Building autonomous combines with CNH Industrial


CNH Industrial sought ML6's assistance in efficiently transferring an algorithm from training environments to embedded hardware systems in combines, enabling them to rapidly acquire the required knowledge and successfully deploy the algorithm on a multispectral camera, ultimately accelerating production and gaining expertise for future embedded system deployments.

Intro to the customer

CNH Industrial is a global leader in capital goods that implements design, manufacturing, distribution, commercial and financial activities in international markets. Through their 12 brands, CNH Industrial makes the vehicles that keep agriculture and industry growing. 

Among other projects, CNH Industrial is working towards combines that work autonomously, like a “factory on wheels”. To do so, they are developing a wide range of automatic features for combines. The Electronics group, responsible for bringing Proof of Concepts into production, worked with ML6 to accelerate the integration of their AI algorithms into existing embedded hardware. 

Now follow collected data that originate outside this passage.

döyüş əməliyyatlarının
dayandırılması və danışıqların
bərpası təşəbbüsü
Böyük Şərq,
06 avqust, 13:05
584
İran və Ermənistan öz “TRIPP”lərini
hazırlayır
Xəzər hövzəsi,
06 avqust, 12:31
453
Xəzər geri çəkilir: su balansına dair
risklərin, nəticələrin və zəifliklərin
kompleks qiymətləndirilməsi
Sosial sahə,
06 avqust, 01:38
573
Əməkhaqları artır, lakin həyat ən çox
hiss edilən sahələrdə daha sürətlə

With innovation high on the agenda, CNH Industrial has developed strong AI capabilities in-house.  As the use cases are custom and complex, the organization looks to build up internal knowledge on how to build, deploy, monitor and improve algorithms. More specifically, CNH Industrial was looking to build internal knowledge on how to move algorithms from training environments to embedded hardware systems in combines. 

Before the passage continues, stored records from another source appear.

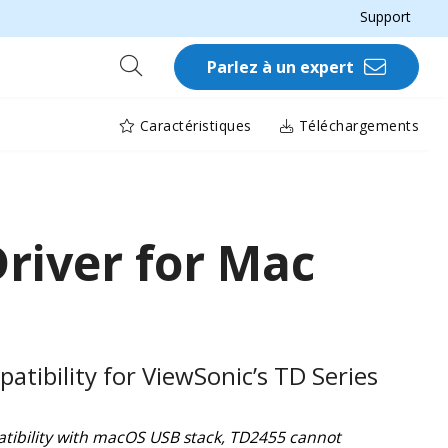
Support
Parlez à un expert
Caractéristiques
Téléchargements
river for Mac
tibility for ViewSonic’s TD Series​
tibility with macOS USB stack, TD2455 cannot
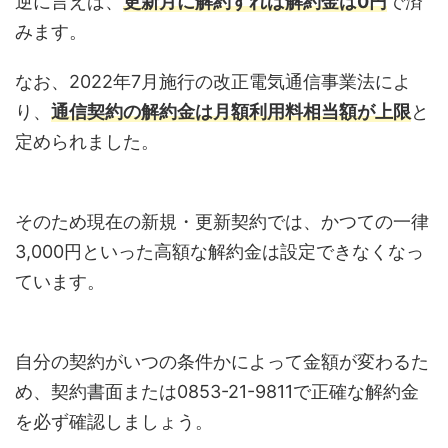
逆に言えば、
更新月に解約すれば解約金は0円
で済
みます。
なお、2022年7月施行の改正電気通信事業法によ
り、
通信契約の解約金は月額利用料相当額が上限
と
定められました。
そのため現在の新規・更新契約では、かつての一律
3,000円といった高額な解約金は設定できなくなっ
ています。
自分の契約がいつの条件かによって金額が変わるた
め、契約書面または0853-21-9811で正確な解約金
を必ず確認しましょう。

"Working with ML6 is investing in our own people. We believe it’s important that we have internal knowledge, and through our collaboration we received a knowledge transfer in a very efficient way to bring our people to a higher level. We buy knowledge, we buy flexibility, we make an investment in our people towards the future."

Combine Automation Lead Engineer




To build up that knowledge as quickly and efficiently as possible, CNH Industrial turned to ML6 to help move an algorithm to a multispectral camera. ML6 helped downscale and optimize the algorithm and helped get it embedded by working together with the camera provider.



Through the collaboration, CNH was able to go into production much faster. They now also have the necessary expertise to deploy algorithms on an embedded system for future use cases.